Yesterday I attended a seminar which reported on the state of the nonprofit sector in New England.  Earlier this year nonprofits throughout New England were asked to participate in a survey, – we were one such organization – and the results and findings were presented in this forum. There were some surprises, some “we knew that to be the case” and a really great set of conclusive challenges.  In a word  –  sustainability.

Meeting a challenge to work toward an organization’s ongoing future seems to be obvious, we want to carry on the mission. To be ongoing is the basis upon which the organization was founded.  However yesterday we explored definitions of activities in which we need to be engaged to meet that challenge of the organization’s future.  An example:  59% of leaders (executive directors) are over 55.  In the Hartford area that is 6% higher than New England overall.  Leadership of nonprofits in Hartford is aging.  How to create a succession plan one which addresses an effective transition becomes a topic, one of many which needs a robust discussion. 64% of leaders plan to leave in the next five years.  Marry this with the fact that 56% of nonprofits have budgets under $1 million, 51% have five or fewer staff.  There is little financial room to recruit, encourage and retain the next leader. We all share the anxiety of administrative cash flow. Operating capital is mostly what occupies our daily activities.  Unfortunately this then puts pressure on the staff to do more with less.
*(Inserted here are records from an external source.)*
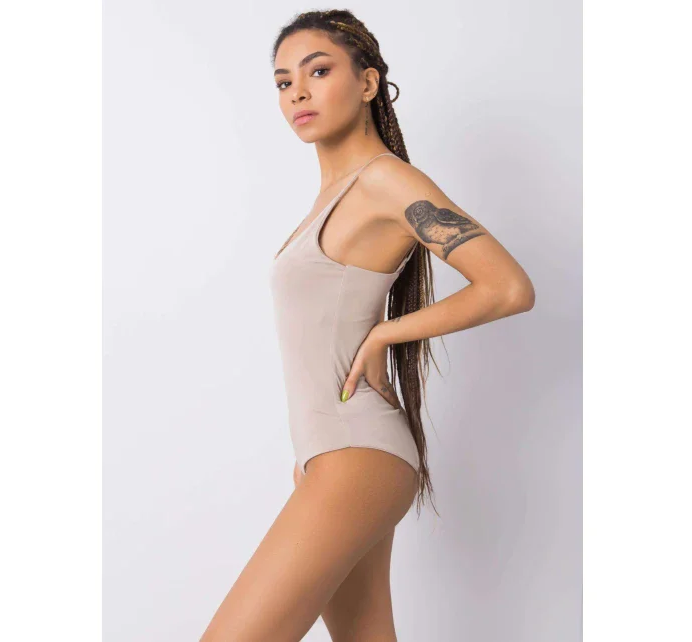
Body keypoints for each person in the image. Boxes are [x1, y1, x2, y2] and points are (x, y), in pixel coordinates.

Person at [201, 9, 535, 641]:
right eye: (283, 82)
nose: (297, 93)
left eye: (318, 71)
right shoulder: (333, 196)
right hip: (328, 456)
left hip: (356, 453)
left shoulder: (384, 180)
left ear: (368, 82)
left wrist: (386, 332)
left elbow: (508, 287)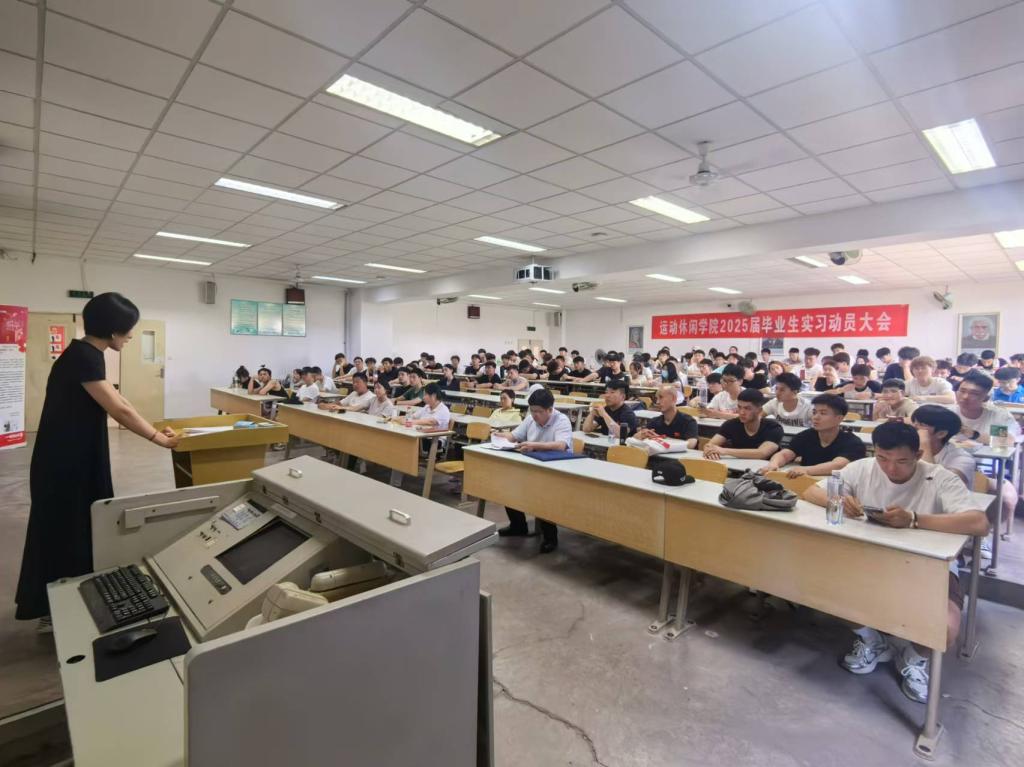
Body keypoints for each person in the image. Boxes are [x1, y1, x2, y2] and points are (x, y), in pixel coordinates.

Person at [15, 293, 180, 629]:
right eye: (128, 330)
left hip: (72, 455)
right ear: (113, 329)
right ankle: (54, 610)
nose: (130, 336)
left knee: (79, 526)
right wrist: (158, 440)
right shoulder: (85, 357)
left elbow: (120, 400)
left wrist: (154, 427)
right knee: (67, 530)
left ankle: (64, 603)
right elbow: (118, 410)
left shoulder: (86, 354)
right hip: (66, 462)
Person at [803, 422, 988, 703]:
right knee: (823, 589)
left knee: (945, 627)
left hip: (927, 562)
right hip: (868, 555)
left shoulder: (939, 477)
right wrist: (839, 499)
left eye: (902, 461)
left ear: (918, 454)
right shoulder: (862, 467)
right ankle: (872, 641)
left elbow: (979, 523)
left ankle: (913, 657)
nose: (890, 468)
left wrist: (914, 519)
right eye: (883, 458)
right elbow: (810, 492)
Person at [499, 388, 573, 553]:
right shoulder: (530, 418)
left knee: (543, 495)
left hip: (556, 469)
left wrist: (534, 445)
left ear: (550, 409)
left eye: (538, 411)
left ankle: (550, 538)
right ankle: (518, 526)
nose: (534, 415)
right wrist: (500, 437)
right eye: (532, 411)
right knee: (508, 486)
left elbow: (561, 445)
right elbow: (514, 436)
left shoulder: (562, 420)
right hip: (533, 465)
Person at [761, 394, 865, 477]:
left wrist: (806, 470)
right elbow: (785, 454)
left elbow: (838, 465)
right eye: (814, 412)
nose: (815, 417)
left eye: (823, 413)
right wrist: (773, 464)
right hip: (804, 483)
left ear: (839, 418)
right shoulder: (806, 436)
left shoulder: (852, 442)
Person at [703, 388, 783, 460]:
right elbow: (709, 446)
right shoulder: (731, 424)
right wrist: (710, 451)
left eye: (747, 408)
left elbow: (762, 453)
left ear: (759, 410)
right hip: (737, 468)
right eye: (739, 407)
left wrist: (724, 451)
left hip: (764, 469)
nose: (741, 412)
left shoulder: (773, 428)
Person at [949, 370, 1021, 444]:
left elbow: (1004, 441)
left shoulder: (996, 416)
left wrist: (973, 434)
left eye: (974, 393)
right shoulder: (949, 413)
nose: (965, 397)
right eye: (962, 391)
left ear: (986, 398)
All thought-provoking points and fortunately the forum yesterday gave us the opportunity to reflect on challenges which nonprofits face.  Simply talking among those at my table allowed an opportunity to vent. All of us found that our worries are not singular.  Table discussions allowed us to share our common concerns and frustrations.  Yet we talked of building “leaderful” organizations through an evolutionary philosophy of sustainability.  In its many forms sustaining an organization is a far more strategic engagement than just a single dimension in planning for succession.  I have come away with a goal (one of many….) to explore how to invest in a sustainability plan for the Preservation Alliance.  Most fortunately our strategic plan has already created a map of milestones which should broaden our operating base and help to pave the way toward a more stable future.

So, as Buzz Lightyear of “Toy Story” exhorts:  “To infinity and beyond”.